▶ **EXCERPT**
────────────────
15th President of the University of St. Thomas
- In office 2013–2022
- Succeeded by: Rob Vischer

Personal details
- Born: July 27, 1957 (age 68) Gainesville, Florida, U.S.
- Education: University of Florida (BS, MS, PhD)

= Julie Sullivan =

American academic administrator, accounting/taxation scholar (born 1957)

Julie Sullivan (formerly known as Julie Collins) is an American academic administrator currently serving as the 30th president of Santa Clara University, a private Jesuit, Catholic institution in Santa Clara, California. Sullivan is the first woman and layperson to be appointed president at Santa Clara University, since its founding in 1851.

== Early life and education ==
A native of Florida, Sullivan attended the University of Florida as a first-generation student where she earned a bachelor's degree in accounting, a master's degree in taxation, and a PhD in business. After college, Sullivan went into higher education, spending four years teaching at the University of Oklahoma before heading to the University of North Carolina at Chapel Hill, where she was a professor in the accounting department for 17 years.

== Career ==
While at UNC, Sullivan was appointed as the Ernst & Young Distinguished Professor and served as the associate dean of the Master's of Accounting program and as senior associate dean of the Kenan-Flagler Business School. In 2003, Sullivan left UNC for the University of California, San Diego where she served as a full professor in the Rady School of Management and School of Global Policy & Strategy for two years before becoming the executive vice president and provost at the University of San Diego, a private Catholic university and serving for eight years. It was announced on March 1, 2022, that Sullivan had accepted an offer to become the president of Santa Clara University, beginning in Fall 2022.

Sullivan is chair of the board of the Association of Catholic Colleges and Universities (ACCU) and serves on the boards of the Association of Jesuit Colleges and Universities (AJCU) and Loyola University Chicago. In addition, she has 19 cumulative years of public company board service and 15 years of private company board service, spanning a number of industries. She is a (non-practicing) Certified Public Accountant.

=== President of University of St. Thomas ===
On February 14, 2013, Sullivan was named the 15th president of University of St. Thomas, a private Roman Catholic institution in St. Paul, Minnesota. As the successor of the Reverend Dennis Dease, Sullivan was the first woman and lay person to hold the title of president in St. Thomas history. In nine years at St. Thomas, President Sullivan launched the Dougherty Family College as a pathway toward a bachelor's degree for underserved students, raised more than $100 million in new scholarships, and completed the university's transition from Division III to Division I athletics. She also established a new School of Nursing and the Morrison Family College of Health, which prioritizes culturally responsive health practices and sustainable approaches in the field.

=== President of Santa Clara University ===
On March 1, 2022, it was announced that Sullivan accepted an offer to become the president of Santa Clara University, beginning in July 2022. She is the first woman and first lay president to serve as president of the private Jesuit, Catholic university.
────────────────
▶ **DATA RECORDS**
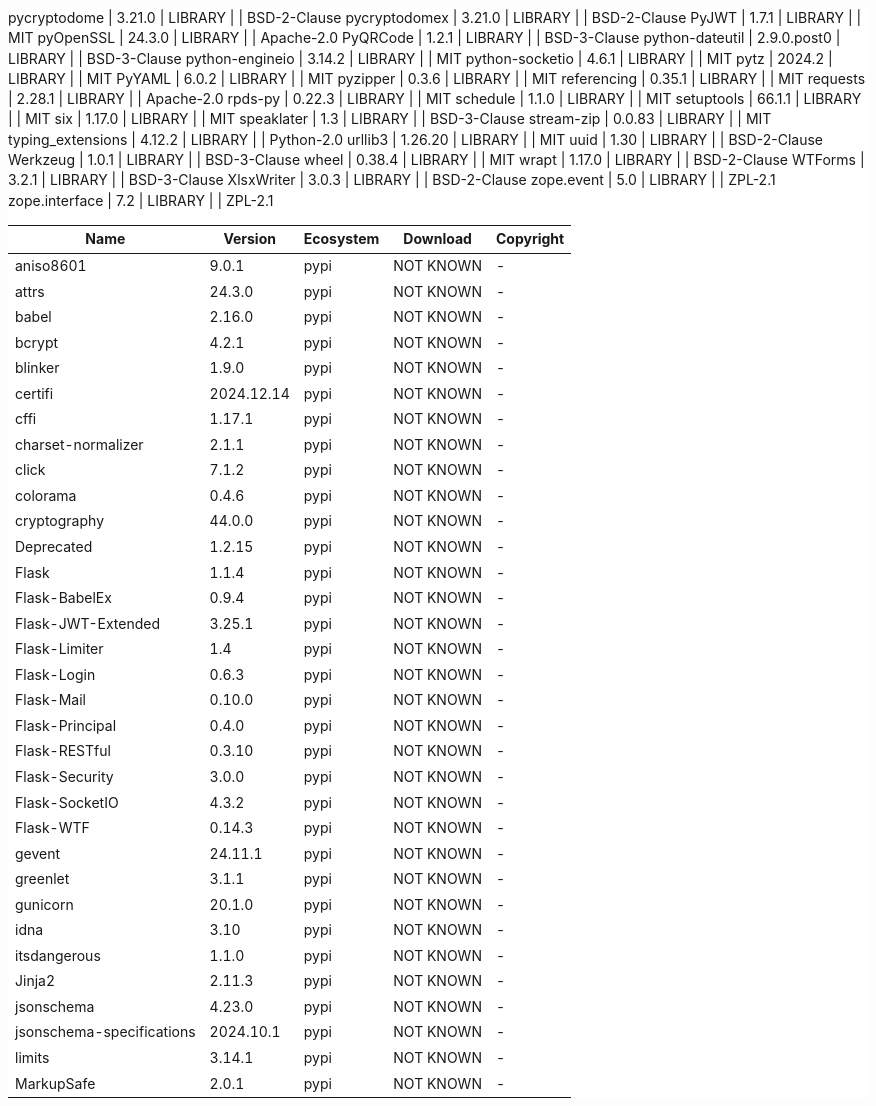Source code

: pycryptodome | 3.21.0 | LIBRARY |  | BSD-2-Clause
pycryptodomex | 3.21.0 | LIBRARY |  | BSD-2-Clause
PyJWT | 1.7.1 | LIBRARY |  | MIT
pyOpenSSL | 24.3.0 | LIBRARY |  | Apache-2.0
PyQRCode | 1.2.1 | LIBRARY |  | BSD-3-Clause
python-dateutil | 2.9.0.post0 | LIBRARY |  | BSD-3-Clause
python-engineio | 3.14.2 | LIBRARY |  | MIT
python-socketio | 4.6.1 | LIBRARY |  | MIT
pytz | 2024.2 | LIBRARY |  | MIT
PyYAML | 6.0.2 | LIBRARY |  | MIT
pyzipper | 0.3.6 | LIBRARY |  | MIT
referencing | 0.35.1 | LIBRARY |  | MIT
requests | 2.28.1 | LIBRARY |  | Apache-2.0
rpds-py | 0.22.3 | LIBRARY |  | MIT
schedule | 1.1.0 | LIBRARY |  | MIT
setuptools | 66.1.1 | LIBRARY |  | MIT
six | 1.17.0 | LIBRARY |  | MIT
speaklater | 1.3 | LIBRARY |  | BSD-3-Clause
stream-zip | 0.0.83 | LIBRARY |  | MIT
typing_extensions | 4.12.2 | LIBRARY |  | Python-2.0
urllib3 | 1.26.20 | LIBRARY |  | MIT
uuid | 1.30 | LIBRARY |  | BSD-2-Clause
Werkzeug | 1.0.1 | LIBRARY |  | BSD-3-Clause
wheel | 0.38.4 | LIBRARY |  | MIT
wrapt | 1.17.0 | LIBRARY |  | BSD-2-Clause
WTForms | 3.2.1 | LIBRARY |  | BSD-3-Clause
XlsxWriter | 3.0.3 | LIBRARY |  | BSD-2-Clause
zope.event | 5.0 | LIBRARY |  | ZPL-2.1
zope.interface | 7.2 | LIBRARY |  | ZPL-2.1

Name | Version | Ecosystem | Download | Copyright
| -------- | -------- | -------- | -------- | -------- 
aniso8601 | 9.0.1 | pypi | NOT KNOWN | -
attrs | 24.3.0 | pypi | NOT KNOWN | -
babel | 2.16.0 | pypi | NOT KNOWN | -
bcrypt | 4.2.1 | pypi | NOT KNOWN | -
blinker | 1.9.0 | pypi | NOT KNOWN | -
certifi | 2024.12.14 | pypi | NOT KNOWN | -
cffi | 1.17.1 | pypi | NOT KNOWN | -
charset-normalizer | 2.1.1 | pypi | NOT KNOWN | -
click | 7.1.2 | pypi | NOT KNOWN | -
colorama | 0.4.6 | pypi | NOT KNOWN | -
cryptography | 44.0.0 | pypi | NOT KNOWN | -
Deprecated | 1.2.15 | pypi | NOT KNOWN | -
Flask | 1.1.4 | pypi | NOT KNOWN | -
Flask-BabelEx | 0.9.4 | pypi | NOT KNOWN | -
Flask-JWT-Extended | 3.25.1 | pypi | NOT KNOWN | -
Flask-Limiter | 1.4 | pypi | NOT KNOWN | -
Flask-Login | 0.6.3 | pypi | NOT KNOWN | -
Flask-Mail | 0.10.0 | pypi | NOT KNOWN | -
Flask-Principal | 0.4.0 | pypi | NOT KNOWN | -
Flask-RESTful | 0.3.10 | pypi | NOT KNOWN | -
Flask-Security | 3.0.0 | pypi | NOT KNOWN | -
Flask-SocketIO | 4.3.2 | pypi | NOT KNOWN | -
Flask-WTF | 0.14.3 | pypi | NOT KNOWN | -
gevent | 24.11.1 | pypi | NOT KNOWN | -
greenlet | 3.1.1 | pypi | NOT KNOWN | -
gunicorn | 20.1.0 | pypi | NOT KNOWN | -
idna | 3.10 | pypi | NOT KNOWN | -
itsdangerous | 1.1.0 | pypi | NOT KNOWN | -
Jinja2 | 2.11.3 | pypi | NOT KNOWN | -
jsonschema | 4.23.0 | pypi | NOT KNOWN | -
jsonschema-specifications | 2024.10.1 | pypi | NOT KNOWN | -
limits | 3.14.1 | pypi | NOT KNOWN | -
MarkupSafe | 2.0.1 | pypi | NOT KNOWN | -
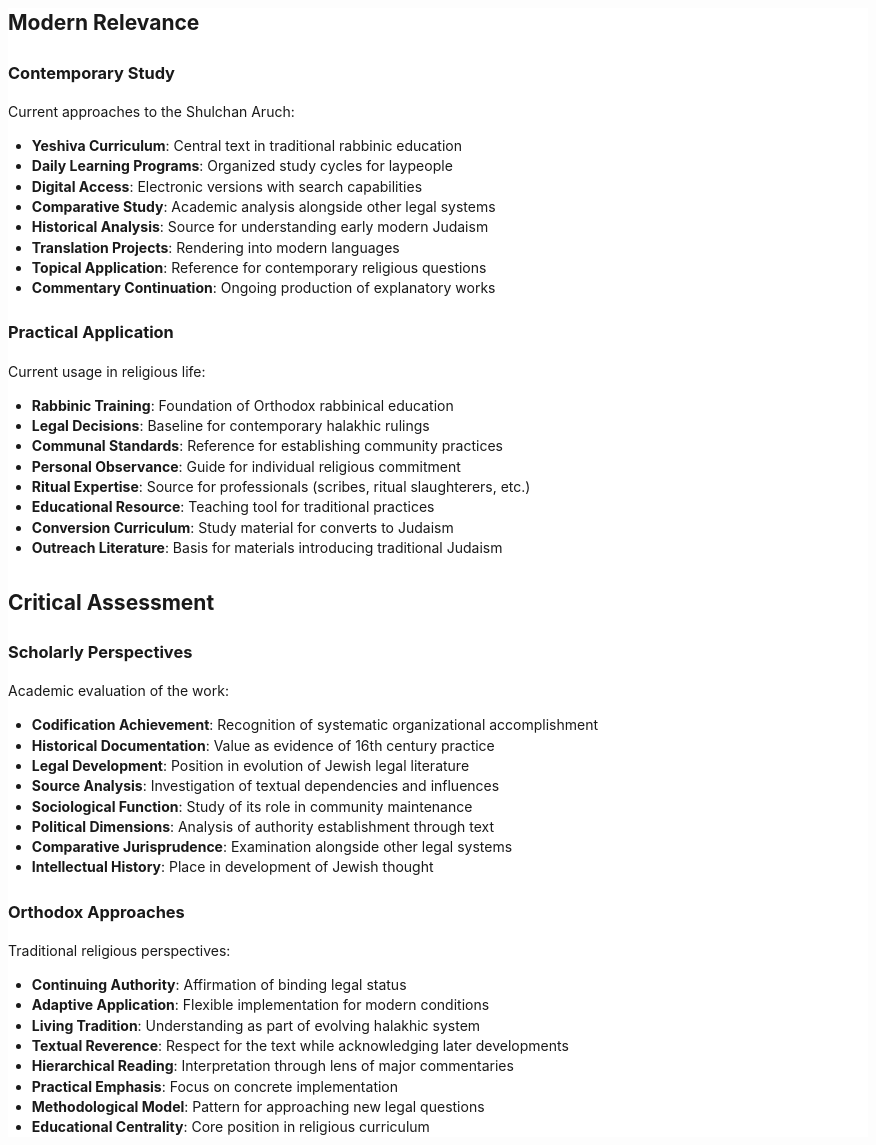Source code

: ## Modern Relevance

### Contemporary Study

Current approaches to the Shulchan Aruch:

- **Yeshiva Curriculum**: Central text in traditional rabbinic education
- **Daily Learning Programs**: Organized study cycles for laypeople
- **Digital Access**: Electronic versions with search capabilities
- **Comparative Study**: Academic analysis alongside other legal systems
- **Historical Analysis**: Source for understanding early modern Judaism
- **Translation Projects**: Rendering into modern languages
- **Topical Application**: Reference for contemporary religious questions
- **Commentary Continuation**: Ongoing production of explanatory works

### Practical Application

Current usage in religious life:

- **Rabbinic Training**: Foundation of Orthodox rabbinical education
- **Legal Decisions**: Baseline for contemporary halakhic rulings
- **Communal Standards**: Reference for establishing community practices
- **Personal Observance**: Guide for individual religious commitment
- **Ritual Expertise**: Source for professionals (scribes, ritual slaughterers, etc.)
- **Educational Resource**: Teaching tool for traditional practices
- **Conversion Curriculum**: Study material for converts to Judaism
- **Outreach Literature**: Basis for materials introducing traditional Judaism

## Critical Assessment

### Scholarly Perspectives

Academic evaluation of the work:

- **Codification Achievement**: Recognition of systematic organizational accomplishment
- **Historical Documentation**: Value as evidence of 16th century practice
- **Legal Development**: Position in evolution of Jewish legal literature
- **Source Analysis**: Investigation of textual dependencies and influences
- **Sociological Function**: Study of its role in community maintenance
- **Political Dimensions**: Analysis of authority establishment through text
- **Comparative Jurisprudence**: Examination alongside other legal systems
- **Intellectual History**: Place in development of Jewish thought

### Orthodox Approaches

Traditional religious perspectives:

- **Continuing Authority**: Affirmation of binding legal status
- **Adaptive Application**: Flexible implementation for modern conditions
- **Living Tradition**: Understanding as part of evolving halakhic system
- **Textual Reverence**: Respect for the text while acknowledging later developments
- **Hierarchical Reading**: Interpretation through lens of major commentaries
- **Practical Emphasis**: Focus on concrete implementation
- **Methodological Model**: Pattern for approaching new legal questions
- **Educational Centrality**: Core position in religious curriculum

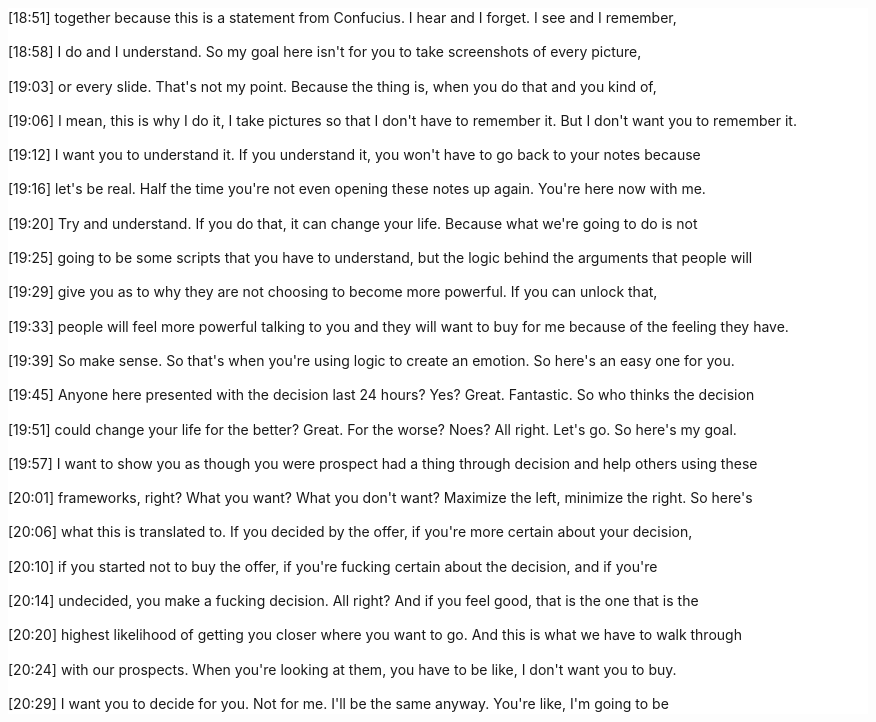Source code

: [18:51] together because this is a statement from Confucius. I hear and I forget. I see and I remember,

[18:58] I do and I understand. So my goal here isn't for you to take screenshots of every picture,

[19:03] or every slide. That's not my point. Because the thing is, when you do that and you kind of,

[19:06] I mean, this is why I do it, I take pictures so that I don't have to remember it. But I don't want you to remember it.

[19:12] I want you to understand it. If you understand it, you won't have to go back to your notes because

[19:16] let's be real. Half the time you're not even opening these notes up again. You're here now with me.

[19:20] Try and understand. If you do that, it can change your life. Because what we're going to do is not

[19:25] going to be some scripts that you have to understand, but the logic behind the arguments that people will

[19:29] give you as to why they are not choosing to become more powerful. If you can unlock that,

[19:33] people will feel more powerful talking to you and they will want to buy for me because of the feeling they have.

[19:39] So make sense. So that's when you're using logic to create an emotion. So here's an easy one for you.

[19:45] Anyone here presented with the decision last 24 hours? Yes? Great. Fantastic. So who thinks the decision

[19:51] could change your life for the better? Great. For the worse? Noes? All right. Let's go. So here's my goal.

[19:57] I want to show you as though you were prospect had a thing through decision and help others using these

[20:01] frameworks, right? What you want? What you don't want? Maximize the left, minimize the right. So here's

[20:06] what this is translated to. If you decided by the offer, if you're more certain about your decision,

[20:10] if you started not to buy the offer, if you're fucking certain about the decision, and if you're

[20:14] undecided, you make a fucking decision. All right? And if you feel good, that is the one that is the

[20:20] highest likelihood of getting you closer where you want to go. And this is what we have to walk through

[20:24] with our prospects. When you're looking at them, you have to be like, I don't want you to buy.

[20:29] I want you to decide for you. Not for me. I'll be the same anyway. You're like, I'm going to be
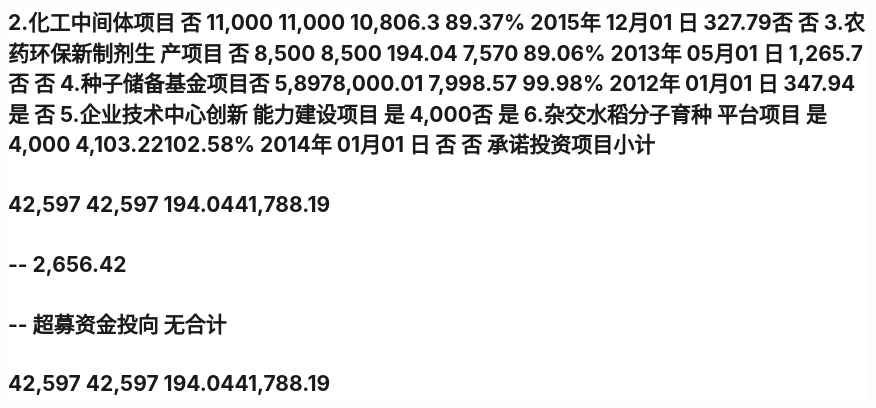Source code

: 2.化工中间体项目
否
11,000
11,000
10,806.3
89.37%
2015年
12月01
日
327.79否
否
3.农药环保新制剂生
产项目
否
8,500
8,500
194.04
7,570
89.06%
2013年
05月01
日
1,265.7否
否
4.种子储备基金项目否
5,8978,000.01
7,998.57
99.98%
2012年
01月01
日
347.94是
否
5.企业技术中心创新
能力建设项目
是
4,000否
是
6.杂交水稻分子育种
平台项目
是4,000
4,103.22102.58%
2014年
01月01
日
否
否
承诺投资项目小计
--
42,597
42,597
194.0441,788.19
--
--
2,656.42
--
--
超募资金投向
无合计
--
42,597
42,597
194.0441,788.19
--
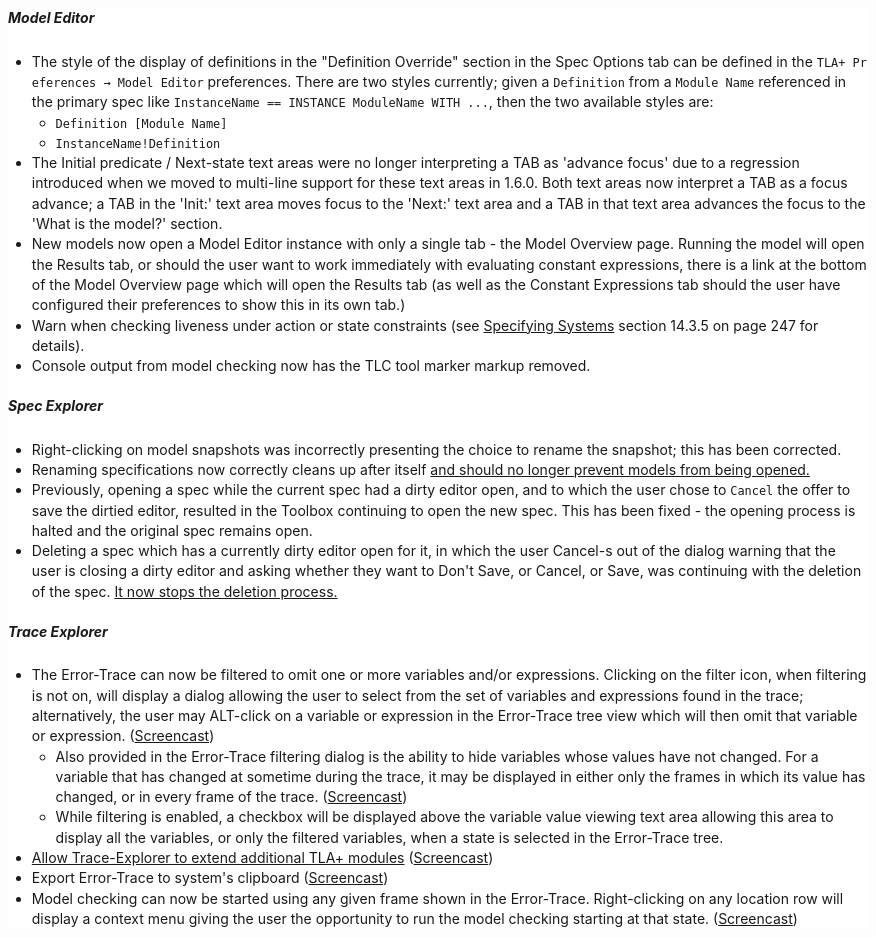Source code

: ##### Model Editor
* The style of the display of definitions in the "Definition Override" section in the Spec Options tab can be defined in the `TLA+ Preferences → Model Editor` preferences. There are two styles currently; given a `Definition` from a `Module Name` referenced in the primary spec like `InstanceName == INSTANCE ModuleName WITH ...`, then the two available styles are:
  * `Definition [Module Name]`
  * `InstanceName!Definition`
* The Initial predicate / Next-state text areas were no longer interpreting a TAB as 'advance focus' due to a regression introduced when we moved to multi-line support for these text areas in 1.6.0. Both text areas now interpret a TAB as a focus advance; a TAB in the 'Init:' text area moves focus to the 'Next:' text area and a TAB in that text area advances the focus to the 'What is the model?' section.
* New models now open a Model Editor instance with only a single tab - the Model Overview page. Running the model will open the Results tab, or should the user want to work immediately with evaluating constant expressions, there is a link at the bottom of the Model Overview page which will open the Results tab (as well as the Constant Expressions tab should the user have configured their preferences to show this in its own tab.)
* Warn when checking liveness under action or state constraints (see [Specifying Systems](https://lamport.azurewebsites.net/tla/book.html) section 14.3.5 on page 247 for details).
* Console output from model checking now has the TLC tool marker markup removed.

##### Spec Explorer
* Right-clicking on model snapshots was incorrectly presenting the choice to rename the snapshot; this has been corrected.
* Renaming specifications now correctly cleans up after itself [and should no longer prevent models from being opened.](https://github.com/tlaplus/tlaplus/issues/339)
* Previously, opening a spec while the current spec had a dirty editor open, and to which the user chose to `Cancel` the offer to save the dirtied editor, resulted in the Toolbox continuing to open the new spec. This has been fixed - the opening process is halted and the original spec remains open.
* Deleting a spec which has a currently dirty editor open for it, in which the user Cancel-s out of the dialog warning that the user is closing a dirty editor and asking whether they want to Don't Save, or Cancel, or Save, was continuing with the deletion of the spec. [It now stops the deletion process.](https://github.com/tlaplus/tlaplus/issues/375)

##### Trace Explorer
* The Error-Trace can now be filtered to omit one or more variables and/or expressions. Clicking on the filter icon, when filtering is not on, will display a dialog allowing the user to select from the set of variables and expressions found in the trace; alternatively, the user may ALT-click on a variable or expression in the Error-Trace tree view which will then omit that variable or expression. ([Screencast](https://raw.githubusercontent.com/tlaplus/tlaplus/master/general/docs/changelogs/screencasts/error-trace-filtering.gif))
  * Also provided in the Error-Trace filtering dialog is the ability to hide variables whose values have not changed. For a variable that has changed at sometime during the trace, it may be displayed in either only the frames in which its value has changed, or in every frame of the trace. ([Screencast](https://raw.githubusercontent.com/tlaplus/tlaplus/master/general/docs/changelogs/screencasts/show_hide_changed_variables.gif))
  * While filtering is enabled, a checkbox will be displayed above the variable value viewing text area allowing this area to display all the variables, or only the filtered variables, when a state is selected in the Error-Trace tree.
* [Allow Trace-Explorer to extend additional TLA+ modules](https://github.com/tlaplus/tlaplus/issues/342) ([Screencast](https://raw.githubusercontent.com/tlaplus/tlaplus/master/general/docs/changelogs/screencasts/ExtendModulesForTraceExplorer.gif))
* Export Error-Trace to system's clipboard ([Screencast](https://raw.githubusercontent.com/tlaplus/tlaplus/master/general/docs/changelogs/screencasts/ExportErrorTrace.gif))
* Model checking can now be started using any given frame shown in the Error-Trace. Right-clicking on any location row will display a context menu giving the user the opportunity to run the model checking starting at that state. ([Screencast](https://raw.githubusercontent.com/tlaplus/tlaplus/master/general/docs/changelogs/screencasts/model_check_from_error_trace_state.gif))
────────────────
▶ **REQUIRED TASKS**
a) Based on the Julie Sullivan biography, say whether each statement agrees with it: (i) Sullivan taught at the University of Oklahoma before joining the University of North Carolina at Chapel Hill; (ii) Sullivan was provost at the University of San Diego for two years; (iii) Sullivan followed the Reverend Dennis Dease as president of St. Thomas. For each, answer yes or no and quote the deciding words of the biography.
b) From the rows, reproduce the part that opens with the line containing "[20:10] if you" and closes with the line containing "[20:24] with our", swapping "prospects" for "clients" and leaving all else unchanged.

▶ **EXERCISE RESULTS**
a)
(i) Yes: "spending four years teaching at the University of Oklahoma before heading to the University of North Carolina at Chapel Hill"
(ii) No: "becoming the executive vice president and provost at the University of San Diego, a private Catholic university and serving for eight years"
(iii) Yes: "As the successor of the Reverend Dennis Dease"

b)
[20:10] if you started not to buy the offer, if you're fucking certain about the decision, and if you're

[20:14] undecided, you make a fucking decision. All right? And if you feel good, that is the one that is the

[20:20] highest likelihood of getting you closer where you want to go. And this is what we have to walk through

[20:24] with our clients. When you're looking at them, you have to be like, I don't want you to buy.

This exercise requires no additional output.